[PROBLEM DETAILS]:
Write the next part of the opinion piece about President Bush's dwindling political capital, starting right after its paragraph on education.
==== READING TEXT
A year of setbacks costs Bush his political capital
This happens when you are over confident and arrogant...
A year ago, having survived a second close election, a supremely self-confident President Bush declared, "I earned capital in the campaign, political capital, and now I intend to spend it."
This week, when a Latin American journalist asked Bush what he carries with him, the president removed a handkerchief from his pants. Then he pulled his empty pockets inside out and said: "Es todo. No dinero." ("That's all. No money.")
The demonstration pretty much sums up the status of Bush's political capital. Most of it is gone. He spent a big chunk on his unsaleable scheme for reinventing Social Security. The rest slipped away as the war in Iraq, Hurricane Katrina, soaring energy costs, the CIA-leak probe and other setbacks dropped the president's stock.
Bush's public approval, at 90% in the USA TODAY/CNN/Gallup Poll four years ago, has dropped a dozen points since his re-election and has hovered around 40% since August. Democrats and independents, without whom he wouldn't have won, have deserted him in droves; his remaining support is little more than the Republican Party base.
At that post-election news conference in November, Bush ticked off his agenda: "Social Security and tax reform, moving this economy forward, education, fighting and winning the war on terror." Largely because of arrogance by Bush and resistance by Democrats, much of that agenda is in tatters.
Social Security? Despite months of coast-to-coast campaigning, Bush failed to get traction for his plan to create private investment accounts.
Tax reform? It was kicked to a study commission; the panel's report landed this week with a thud.
The economy? It continues to grow, but soaring deficits have cost Republicans their credibility as the party best able to manage the budget.
Education? Bush's modest proposals appear largely to have sunk with little trace.
========
==== DATA SECTION
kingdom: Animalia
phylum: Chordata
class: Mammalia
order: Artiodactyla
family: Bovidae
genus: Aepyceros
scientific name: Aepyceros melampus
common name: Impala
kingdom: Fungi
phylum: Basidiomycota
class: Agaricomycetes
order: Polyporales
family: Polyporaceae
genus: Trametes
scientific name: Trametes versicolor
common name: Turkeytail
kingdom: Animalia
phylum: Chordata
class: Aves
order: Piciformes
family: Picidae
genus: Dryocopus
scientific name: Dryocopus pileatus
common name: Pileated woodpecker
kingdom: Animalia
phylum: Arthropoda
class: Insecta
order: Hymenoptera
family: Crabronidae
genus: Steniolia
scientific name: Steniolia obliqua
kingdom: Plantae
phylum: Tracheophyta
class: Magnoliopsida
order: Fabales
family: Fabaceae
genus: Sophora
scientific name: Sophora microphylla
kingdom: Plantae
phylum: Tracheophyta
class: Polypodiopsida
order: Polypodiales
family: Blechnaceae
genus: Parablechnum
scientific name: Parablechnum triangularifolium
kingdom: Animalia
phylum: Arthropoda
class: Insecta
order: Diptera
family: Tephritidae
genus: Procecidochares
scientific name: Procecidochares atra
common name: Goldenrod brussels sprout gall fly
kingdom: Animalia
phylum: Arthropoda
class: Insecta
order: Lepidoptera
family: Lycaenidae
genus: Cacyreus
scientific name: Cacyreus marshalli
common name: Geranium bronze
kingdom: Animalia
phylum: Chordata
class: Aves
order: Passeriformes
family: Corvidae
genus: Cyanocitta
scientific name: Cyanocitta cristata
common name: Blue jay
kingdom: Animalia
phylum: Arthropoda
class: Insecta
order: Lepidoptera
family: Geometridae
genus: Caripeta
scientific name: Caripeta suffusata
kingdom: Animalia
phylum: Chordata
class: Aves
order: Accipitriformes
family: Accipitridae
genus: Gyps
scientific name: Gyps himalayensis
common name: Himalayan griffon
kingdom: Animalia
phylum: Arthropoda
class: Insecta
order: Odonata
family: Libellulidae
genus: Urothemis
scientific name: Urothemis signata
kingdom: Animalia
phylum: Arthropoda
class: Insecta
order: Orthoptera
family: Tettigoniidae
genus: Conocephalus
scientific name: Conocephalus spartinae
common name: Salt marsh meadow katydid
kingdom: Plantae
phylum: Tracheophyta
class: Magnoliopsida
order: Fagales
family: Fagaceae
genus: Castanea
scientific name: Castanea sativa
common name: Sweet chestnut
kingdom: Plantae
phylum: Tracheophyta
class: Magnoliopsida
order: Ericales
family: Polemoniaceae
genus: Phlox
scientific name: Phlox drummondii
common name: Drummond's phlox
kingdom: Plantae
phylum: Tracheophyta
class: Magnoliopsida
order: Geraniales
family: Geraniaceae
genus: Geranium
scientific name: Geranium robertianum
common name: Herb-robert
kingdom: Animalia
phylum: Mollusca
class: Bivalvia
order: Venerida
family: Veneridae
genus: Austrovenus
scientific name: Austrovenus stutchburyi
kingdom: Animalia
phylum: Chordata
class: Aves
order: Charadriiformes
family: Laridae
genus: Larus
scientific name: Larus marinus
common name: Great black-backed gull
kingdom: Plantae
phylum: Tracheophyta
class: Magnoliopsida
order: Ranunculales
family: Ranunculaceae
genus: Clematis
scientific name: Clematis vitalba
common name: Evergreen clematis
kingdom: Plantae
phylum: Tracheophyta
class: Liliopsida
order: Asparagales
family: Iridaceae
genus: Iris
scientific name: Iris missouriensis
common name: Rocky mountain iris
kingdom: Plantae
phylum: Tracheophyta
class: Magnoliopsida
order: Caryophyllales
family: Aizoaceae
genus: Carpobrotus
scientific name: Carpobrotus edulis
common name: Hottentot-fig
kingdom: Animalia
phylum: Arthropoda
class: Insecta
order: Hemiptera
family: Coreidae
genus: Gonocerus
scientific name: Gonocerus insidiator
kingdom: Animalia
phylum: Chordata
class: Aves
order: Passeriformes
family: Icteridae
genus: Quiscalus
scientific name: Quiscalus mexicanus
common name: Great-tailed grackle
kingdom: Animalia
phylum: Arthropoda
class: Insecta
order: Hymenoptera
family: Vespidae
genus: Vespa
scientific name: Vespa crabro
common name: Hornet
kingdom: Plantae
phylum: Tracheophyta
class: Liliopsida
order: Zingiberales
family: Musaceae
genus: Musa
========
[RESULT]:
The war on terror? Osama bin Laden remains at large, and the United States remains bogged down in Iraq.
Almost every second-term president has had major problems. Bush's go-it-alone governing style - never wrong and seldom in doubt - has contributed to his.
The intervention in Iraq, which once had strong bipartisan backing, might have kept more support if the administration had been more willing to admit and learn from its mistakes. Social Security and tax reforms are so politically touchy that, to succeed, they must be bipartisan from the start. After Katrina, the cartoonish performance of Michael Brown and other political appointees at the Federal Emergency Management Agency damaged Bush's image as a competent manager of homeland security.
Landslide presidents, even George Washington, have had major second-term grief. A president elected by a bare majority, like Bush, is well-advised to govern to the middle, engaging in give-and-take to build coalitions and listening to voices outside his inner circle of loyalists. Three more years is a long time to try to preside with empty pockets.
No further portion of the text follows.